Revision tracking records
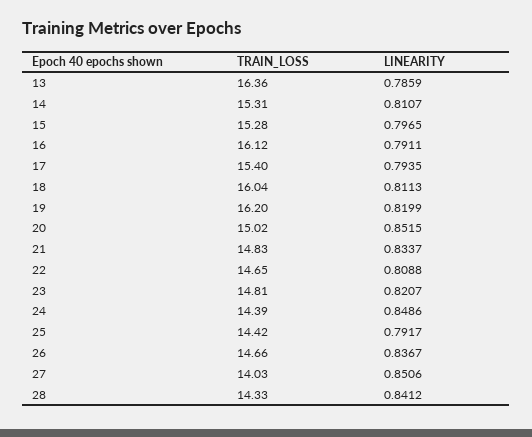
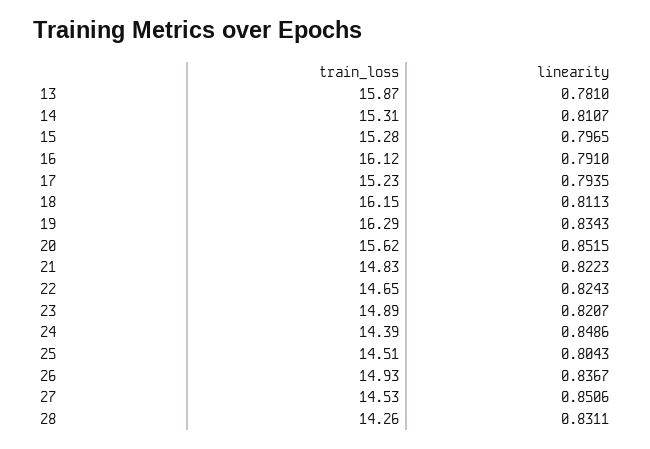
TRAIN_LOSS, 13: 16.36 -> 15.87
LINEARITY, 13: 0.7859 -> 0.781
LINEARITY, 16: 0.7911 -> 0.791
TRAIN_LOSS, 17: 15.4 -> 15.23
TRAIN_LOSS, 18: 16.04 -> 16.15
TRAIN_LOSS, 19: 16.2 -> 16.29
LINEARITY, 19: 0.8199 -> 0.8343
TRAIN_LOSS, 20: 15.02 -> 15.62
LINEARITY, 21: 0.8337 -> 0.8223
LINEARITY, 22: 0.8088 -> 0.8243
TRAIN_LOSS, 23: 14.81 -> 14.89
TRAIN_LOSS, 25: 14.42 -> 14.51
LINEARITY, 25: 0.7917 -> 0.8043
TRAIN_LOSS, 26: 14.66 -> 14.93
TRAIN_LOSS, 27: 14.03 -> 14.53
TRAIN_LOSS, 28: 14.33 -> 14.26
LINEARITY, 28: 0.8412 -> 0.8311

» **What the task asks**
What the reply must contain is an exact transcription of the data above and none of its pictures.

» **Completed exercise**
TRAIN_LOSS, 13: 16.36 -> 15.87
LINEARITY, 13: 0.7859 -> 0.781
LINEARITY, 16: 0.7911 -> 0.791
TRAIN_LOSS, 17: 15.4 -> 15.23
TRAIN_LOSS, 18: 16.04 -> 16.15
TRAIN_LOSS, 19: 16.2 -> 16.29
LINEARITY, 19: 0.8199 -> 0.8343
TRAIN_LOSS, 20: 15.02 -> 15.62
LINEARITY, 21: 0.8337 -> 0.8223
LINEARITY, 22: 0.8088 -> 0.8243
TRAIN_LOSS, 23: 14.81 -> 14.89
TRAIN_LOSS, 25: 14.42 -> 14.51
LINEARITY, 25: 0.7917 -> 0.8043
TRAIN_LOSS, 26: 14.66 -> 14.93
TRAIN_LOSS, 27: 14.03 -> 14.53
TRAIN_LOSS, 28: 14.33 -> 14.26
LINEARITY, 28: 0.8412 -> 0.8311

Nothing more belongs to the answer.